Regularization for Simplicity: Lambda

Model developers tune the overall impact of the regularization term by multiplying its value by a scalar known as lambda (also called the regularization rate). That is, model developers aim to do the following:

$$\text{minimize(Loss(Data|Model)} + \lambda \text{ complexity(Model))}$$

Performing L2 regularization has the following effect on a model

  • Encourages weight values toward 0 (but not exactly 0)
  • Encourages the mean of the weights toward 0, with a normal (bell-shaped or Gaussian) distribution.

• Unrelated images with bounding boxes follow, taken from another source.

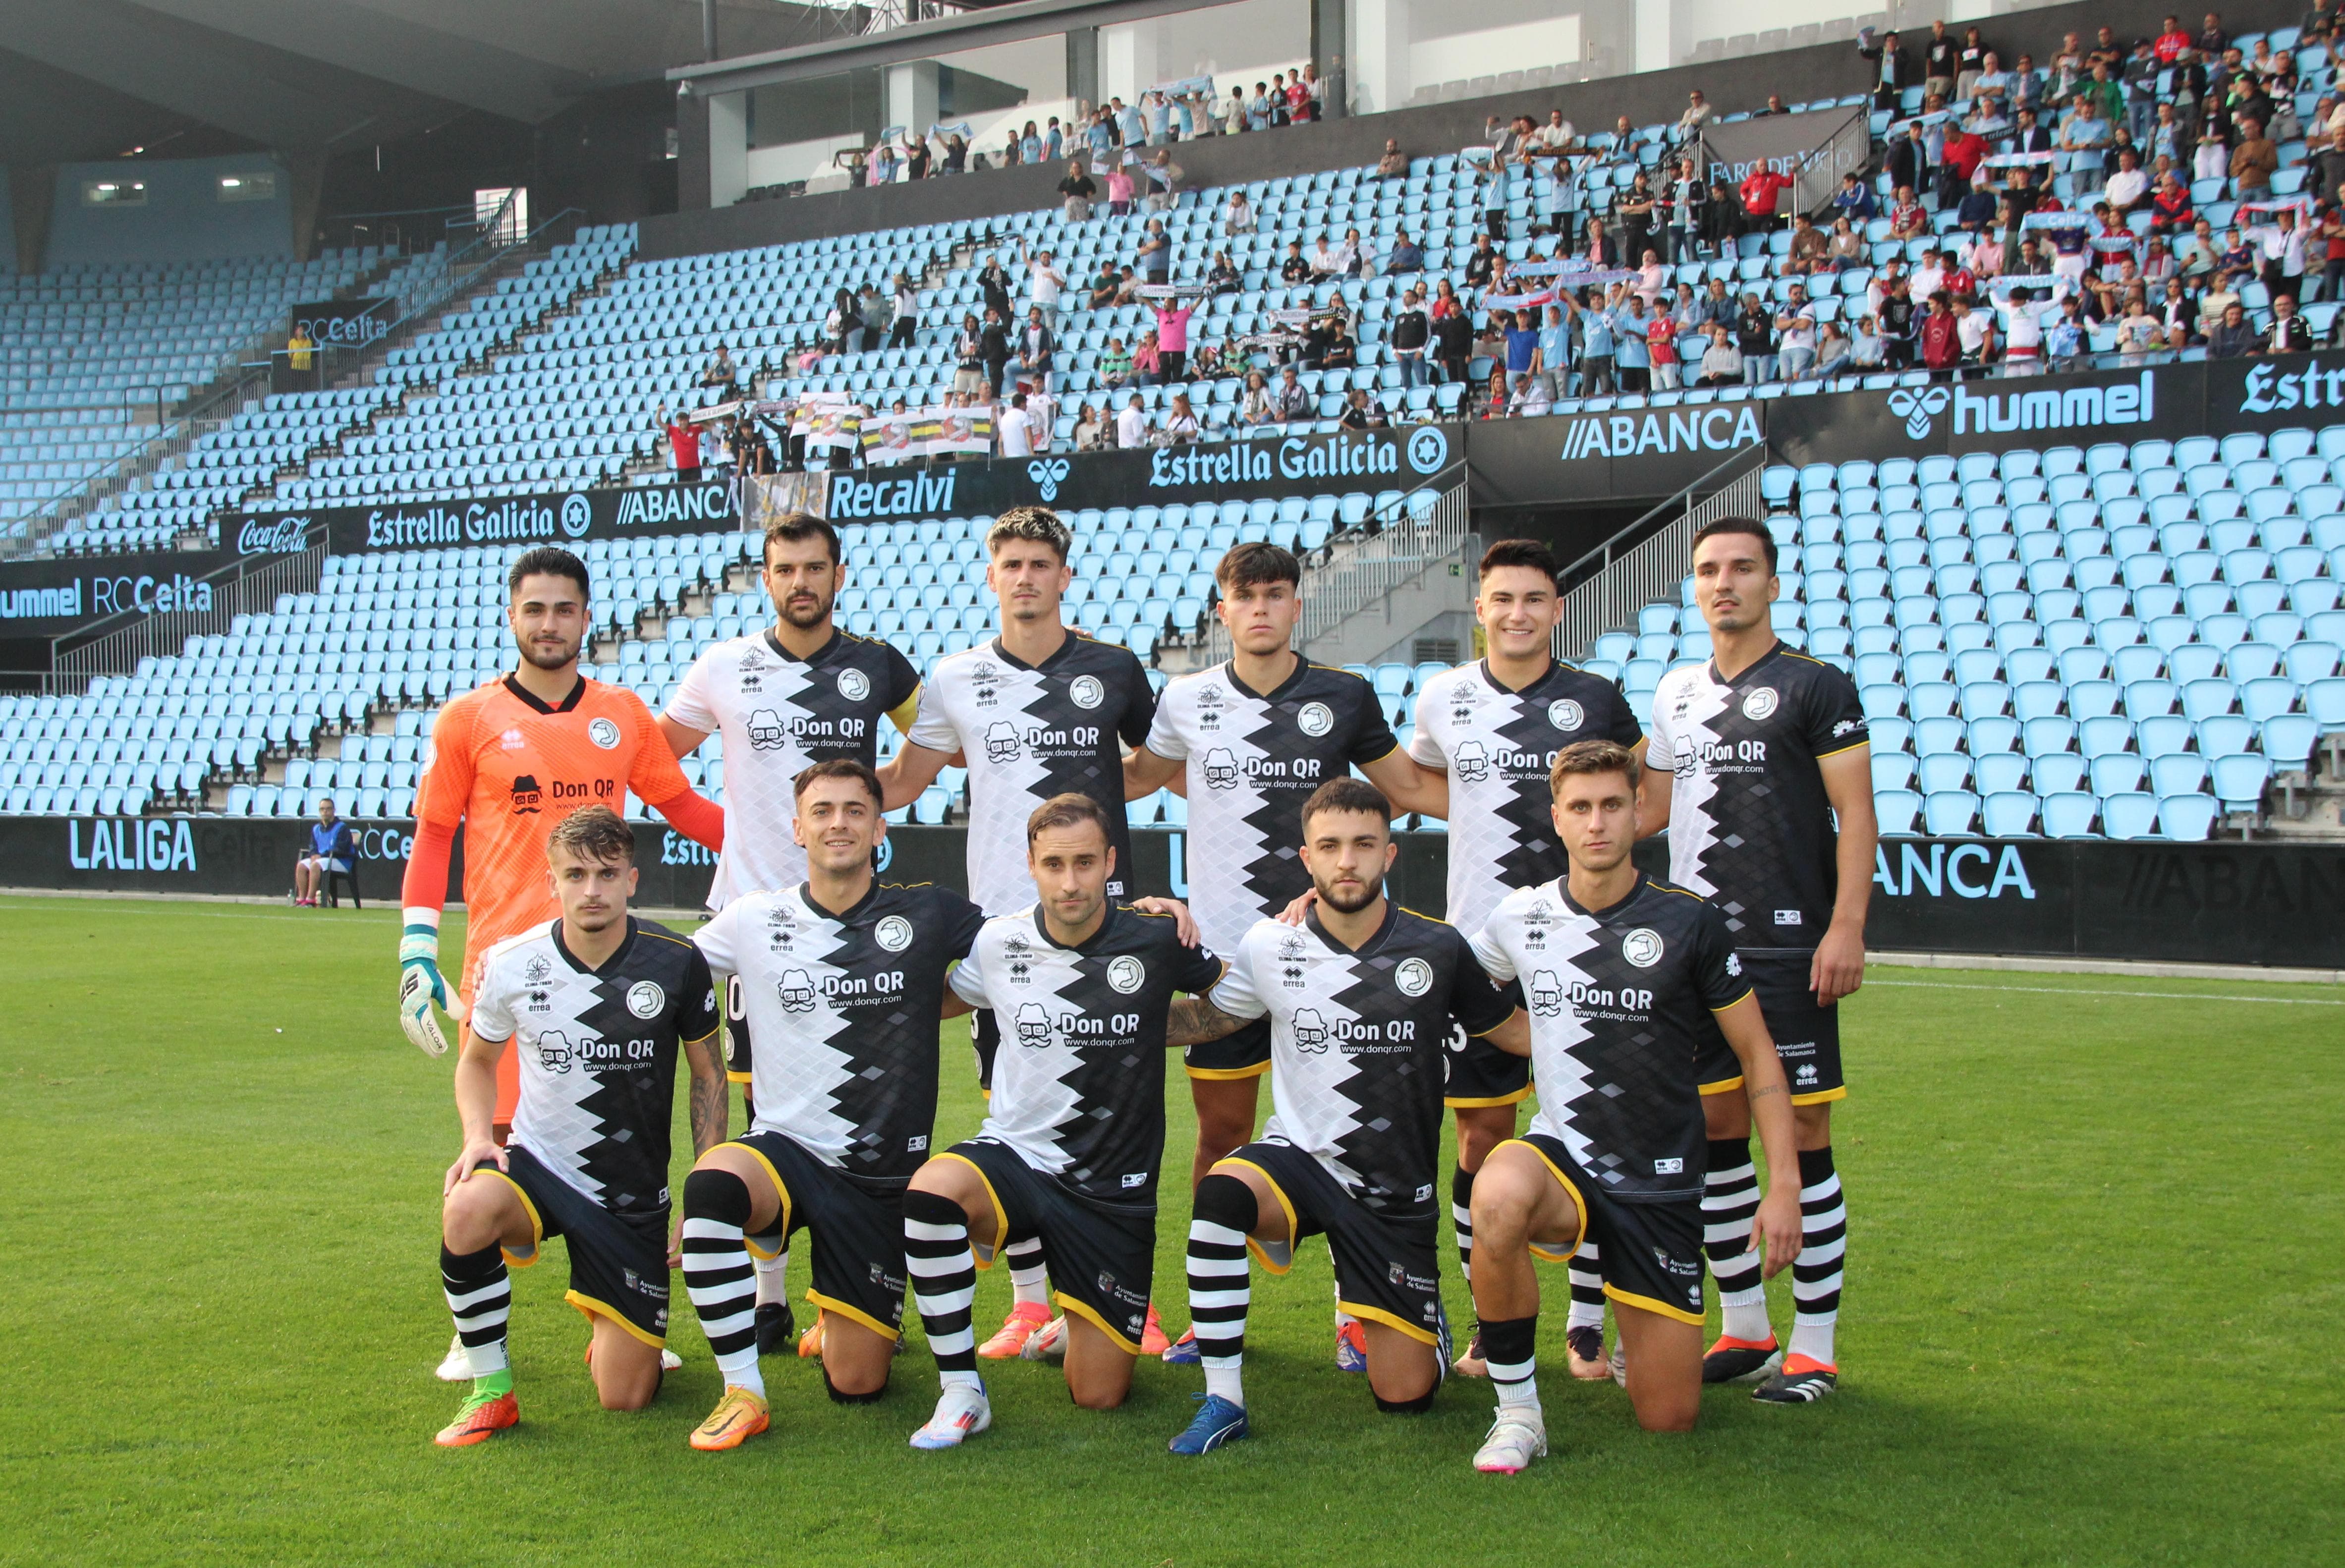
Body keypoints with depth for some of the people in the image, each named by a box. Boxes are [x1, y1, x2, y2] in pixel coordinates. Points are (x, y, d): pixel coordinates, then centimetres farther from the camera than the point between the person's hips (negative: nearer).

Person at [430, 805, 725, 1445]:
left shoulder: (676, 963, -10)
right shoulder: (512, 964, -8)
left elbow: (708, 1073, 3)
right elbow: (478, 1060, 11)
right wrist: (478, 1137, -9)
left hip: (634, 1199, 0)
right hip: (538, 1164, 0)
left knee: (626, 1398, -3)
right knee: (468, 1210, -38)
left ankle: (615, 1330, 36)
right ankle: (490, 1388, -15)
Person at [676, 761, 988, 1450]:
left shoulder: (928, 914, -1)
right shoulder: (753, 921, 1)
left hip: (883, 1177, 0)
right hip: (784, 1152, 0)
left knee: (856, 1386, 1)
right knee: (712, 1182, -37)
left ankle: (842, 1319, 40)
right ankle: (743, 1392, -22)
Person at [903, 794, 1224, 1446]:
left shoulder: (1158, 940, -8)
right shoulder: (997, 944, -4)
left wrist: (1155, 1034, 2)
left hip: (1114, 1189, 0)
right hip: (1016, 1157, 1)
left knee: (1097, 1397, 1)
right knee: (931, 1189, -35)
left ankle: (1110, 1317, 37)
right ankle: (961, 1393, -21)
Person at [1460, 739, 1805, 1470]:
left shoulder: (1689, 921, -7)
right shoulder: (1521, 917, 0)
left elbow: (1757, 1054, 0)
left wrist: (1784, 1187, -7)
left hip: (1661, 1184, 0)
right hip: (1562, 1158, 1)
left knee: (1670, 1419, -1)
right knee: (1498, 1197, -38)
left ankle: (1638, 1344, 37)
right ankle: (1517, 1414, -19)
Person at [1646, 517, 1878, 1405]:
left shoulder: (1816, 688, -3)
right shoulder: (1675, 693, 14)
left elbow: (1856, 815, -7)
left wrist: (1846, 929, -16)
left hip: (1788, 949, -6)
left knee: (1799, 1134, -4)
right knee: (1714, 1130, 8)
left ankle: (1814, 1348, 4)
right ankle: (1743, 1329, 20)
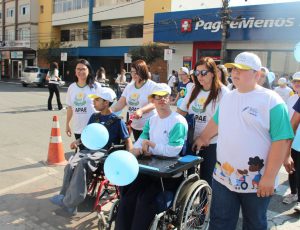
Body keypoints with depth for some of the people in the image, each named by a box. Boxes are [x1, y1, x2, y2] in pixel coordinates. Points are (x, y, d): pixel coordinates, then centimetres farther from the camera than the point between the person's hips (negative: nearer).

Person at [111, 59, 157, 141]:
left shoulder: (152, 85, -10)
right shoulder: (129, 86, 7)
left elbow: (154, 104, -21)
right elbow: (121, 103, 4)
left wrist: (141, 110, -37)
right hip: (134, 126, 6)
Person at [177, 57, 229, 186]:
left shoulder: (223, 92, -10)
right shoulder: (194, 90, 7)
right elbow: (181, 111, 12)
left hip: (211, 143, -5)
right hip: (192, 140, 5)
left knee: (206, 177, 7)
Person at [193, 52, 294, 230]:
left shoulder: (271, 100, -13)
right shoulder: (227, 97, 8)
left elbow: (282, 140, -17)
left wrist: (269, 177, -19)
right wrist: (204, 138, 31)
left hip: (256, 181, -5)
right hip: (223, 176, 5)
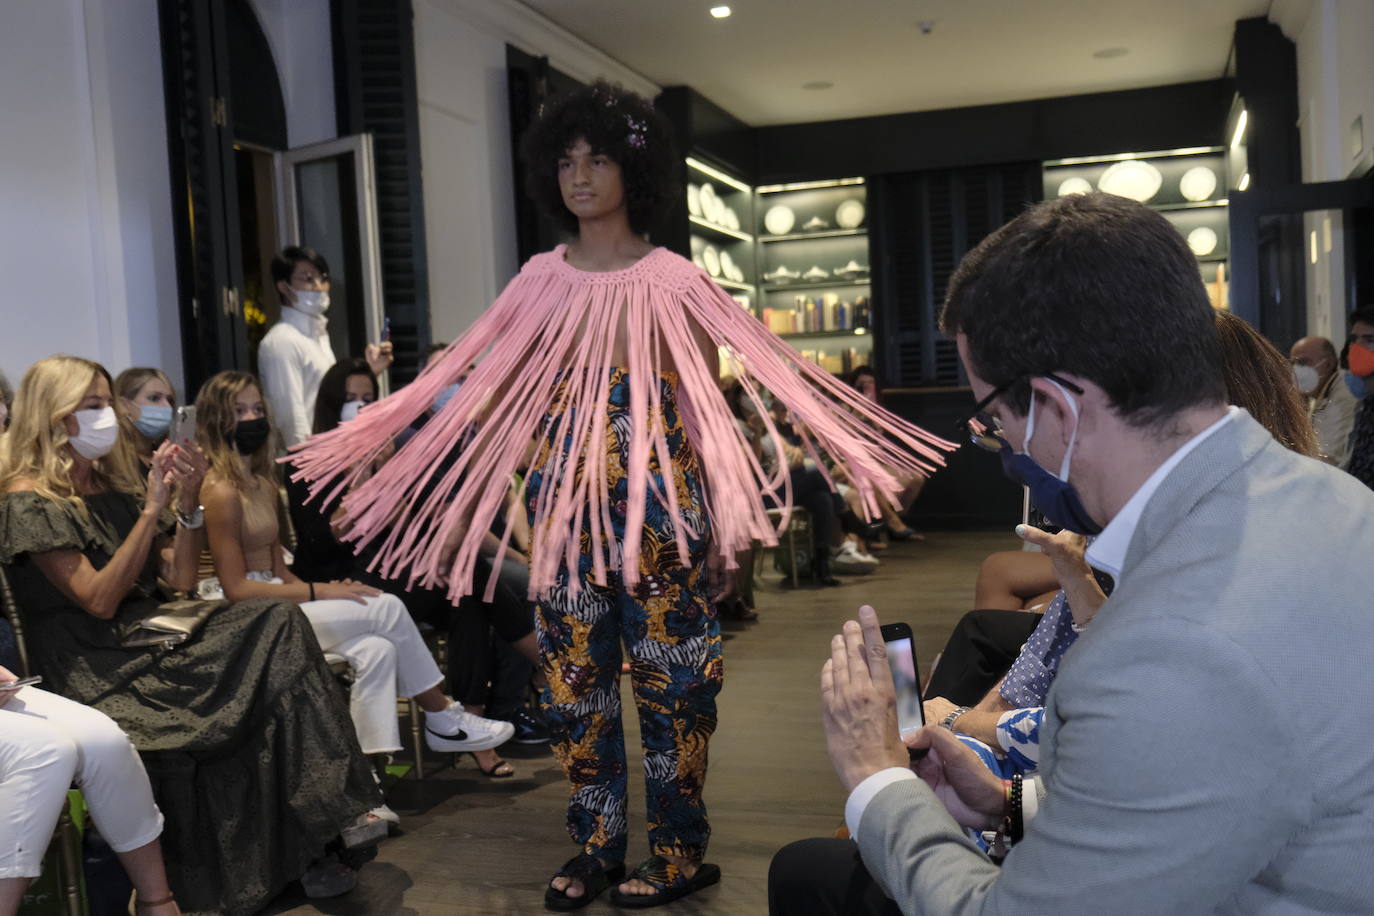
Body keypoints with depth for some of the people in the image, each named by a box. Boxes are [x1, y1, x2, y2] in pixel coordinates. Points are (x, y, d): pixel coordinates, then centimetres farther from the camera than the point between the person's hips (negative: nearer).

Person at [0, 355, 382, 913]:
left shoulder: (111, 489, 17)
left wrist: (188, 501, -2)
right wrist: (153, 509, -16)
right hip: (96, 673, -7)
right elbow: (99, 600, -15)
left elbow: (180, 579, 12)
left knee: (280, 625, -21)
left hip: (152, 640, 7)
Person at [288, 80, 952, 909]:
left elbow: (709, 404, -1)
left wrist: (724, 506, -7)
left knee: (671, 674, 3)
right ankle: (596, 846, 23)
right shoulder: (541, 281, 8)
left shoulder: (672, 282, -1)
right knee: (575, 676, 8)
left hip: (658, 499, -3)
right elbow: (499, 396, 7)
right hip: (566, 501, 4)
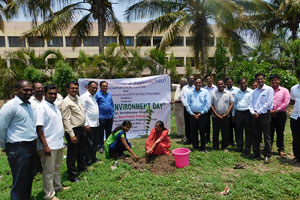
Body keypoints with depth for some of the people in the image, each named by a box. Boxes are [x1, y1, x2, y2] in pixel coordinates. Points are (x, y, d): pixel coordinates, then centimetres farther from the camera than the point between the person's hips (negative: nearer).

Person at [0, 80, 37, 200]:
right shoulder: (10, 106, -14)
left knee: (29, 179, 19)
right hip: (18, 149, -8)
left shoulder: (29, 105, 11)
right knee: (19, 182, 3)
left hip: (32, 146, 8)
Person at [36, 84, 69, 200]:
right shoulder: (42, 107, -13)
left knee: (57, 167, 21)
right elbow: (39, 128, -17)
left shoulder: (55, 106, 12)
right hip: (49, 146, -8)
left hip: (59, 144, 8)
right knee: (49, 171, 5)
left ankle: (57, 186, 37)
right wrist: (45, 146, -20)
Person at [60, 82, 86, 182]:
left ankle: (81, 167, 44)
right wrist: (72, 135, -22)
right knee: (72, 154, 5)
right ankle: (72, 175, 19)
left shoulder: (77, 98, 10)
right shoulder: (66, 102, -16)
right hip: (73, 130, -9)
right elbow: (66, 120, -20)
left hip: (81, 129, 9)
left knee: (81, 151, 24)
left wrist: (84, 125, 15)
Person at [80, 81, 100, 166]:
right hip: (89, 125, -8)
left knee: (95, 142, 15)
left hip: (96, 124, 8)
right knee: (89, 143, 0)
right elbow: (82, 111, -15)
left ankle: (93, 158, 29)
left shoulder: (93, 97, 16)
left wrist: (97, 121, 15)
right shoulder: (84, 97, -10)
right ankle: (88, 161, 13)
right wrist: (85, 124, -19)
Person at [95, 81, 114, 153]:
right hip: (101, 117, -5)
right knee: (101, 133, 5)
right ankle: (100, 146, 15)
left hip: (110, 117, 5)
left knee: (109, 132, 14)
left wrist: (112, 113, 10)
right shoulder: (97, 94, -5)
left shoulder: (109, 94, 11)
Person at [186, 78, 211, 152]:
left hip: (202, 115, -2)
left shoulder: (205, 92, 2)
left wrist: (201, 113, -9)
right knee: (193, 132, 8)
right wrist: (192, 113, -5)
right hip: (193, 115, 3)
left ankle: (202, 148, 14)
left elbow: (208, 104, -4)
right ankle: (195, 146, 21)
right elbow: (188, 104, 6)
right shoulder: (190, 93, 9)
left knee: (202, 132, 2)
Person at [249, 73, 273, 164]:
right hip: (255, 115, 5)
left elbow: (268, 103, -11)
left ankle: (267, 155, 8)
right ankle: (256, 152, 22)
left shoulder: (269, 89, -3)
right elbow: (251, 103, 11)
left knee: (266, 136, 0)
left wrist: (258, 112, -12)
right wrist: (253, 112, -7)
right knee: (255, 135, 11)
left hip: (264, 115, -5)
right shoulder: (254, 91, 14)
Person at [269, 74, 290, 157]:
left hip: (281, 114, -1)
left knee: (280, 133, 5)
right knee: (270, 132, 6)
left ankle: (281, 150, 16)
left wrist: (277, 110, -10)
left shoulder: (284, 90, 6)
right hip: (270, 114, 1)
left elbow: (286, 102, -3)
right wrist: (269, 110, -10)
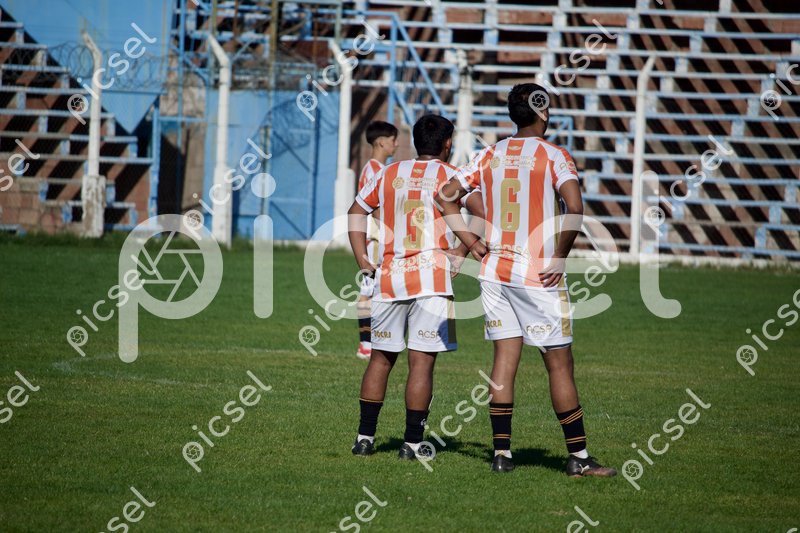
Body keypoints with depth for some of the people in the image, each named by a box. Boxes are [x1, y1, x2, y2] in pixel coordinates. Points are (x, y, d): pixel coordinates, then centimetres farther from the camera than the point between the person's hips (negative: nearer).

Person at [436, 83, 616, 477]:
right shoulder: (552, 155, -7)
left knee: (504, 360, 7)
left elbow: (446, 196, 9)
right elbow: (574, 206, -22)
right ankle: (578, 457, 2)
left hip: (495, 272, 5)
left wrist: (471, 242, 8)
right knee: (559, 365, 0)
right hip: (539, 277, -5)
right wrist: (560, 258, -12)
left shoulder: (491, 155, 8)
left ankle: (501, 452, 4)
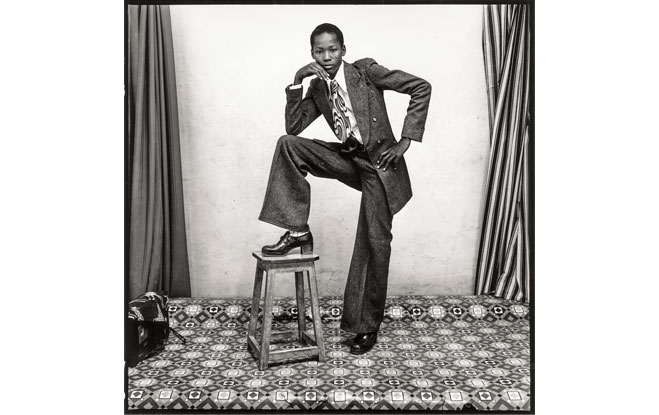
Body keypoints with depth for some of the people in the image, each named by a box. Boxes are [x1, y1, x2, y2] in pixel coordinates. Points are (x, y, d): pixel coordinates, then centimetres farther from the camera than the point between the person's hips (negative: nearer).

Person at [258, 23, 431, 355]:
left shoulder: (366, 71, -8)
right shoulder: (318, 88, 8)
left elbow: (421, 88, -10)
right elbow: (293, 127, 3)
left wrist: (405, 140, -13)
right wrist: (296, 84, -7)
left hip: (379, 161, -5)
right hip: (347, 157, 5)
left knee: (374, 243, -5)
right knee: (287, 145, -13)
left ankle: (367, 325, 12)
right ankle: (298, 230, -9)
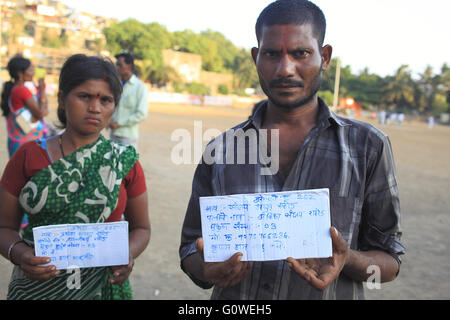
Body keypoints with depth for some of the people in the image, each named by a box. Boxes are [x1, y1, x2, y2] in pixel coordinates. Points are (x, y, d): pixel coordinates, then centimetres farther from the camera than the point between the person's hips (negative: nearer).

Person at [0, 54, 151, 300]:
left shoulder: (125, 161, -4)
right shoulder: (28, 156, -3)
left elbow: (141, 228, 3)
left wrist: (127, 256, -17)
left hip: (102, 286, 0)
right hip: (35, 286, 1)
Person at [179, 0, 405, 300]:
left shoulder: (368, 146, -6)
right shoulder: (220, 150, -3)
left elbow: (389, 259, -2)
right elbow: (191, 247, 4)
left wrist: (348, 261, -22)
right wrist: (207, 271, -18)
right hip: (232, 296, 1)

Increasing the lambda value strengthens the regularization effect. For example, the histogram of weights for a high value of lambda might look as shown in Figure 2.

Histogram of a model's weights with a mean of zero and a normal distribution.

Figure 2. Histogram of weights.

Lowering the value of lambda tends to yield a flatter histogram, as shown in Figure 3.

Histogram of a model's weights with a mean of zero that is somewhere between a flat distribution and a normal distribution.

Figure 3. Histogram of weights produced by a lower lambda value.

When choosing a lambda value, the goal is to strike the right balance between simplicity and training-data fit:

  • If your lambda value is too high, your model will be simple, but you run the risk of underfitting your data. Your model won't learn enough about the training data to make useful predictions.

  • If your lambda value is too low, your model will be more complex, and you run the risk of overfitting your data. Your model will learn too much about the particularities of the training data, and won't be able to generalize to new data.

The ideal value of lambda produces a model that generalizes well to new, previously unseen data. Unfortunately, that ideal value of lambda is data-dependent, so you'll need to do some tuning.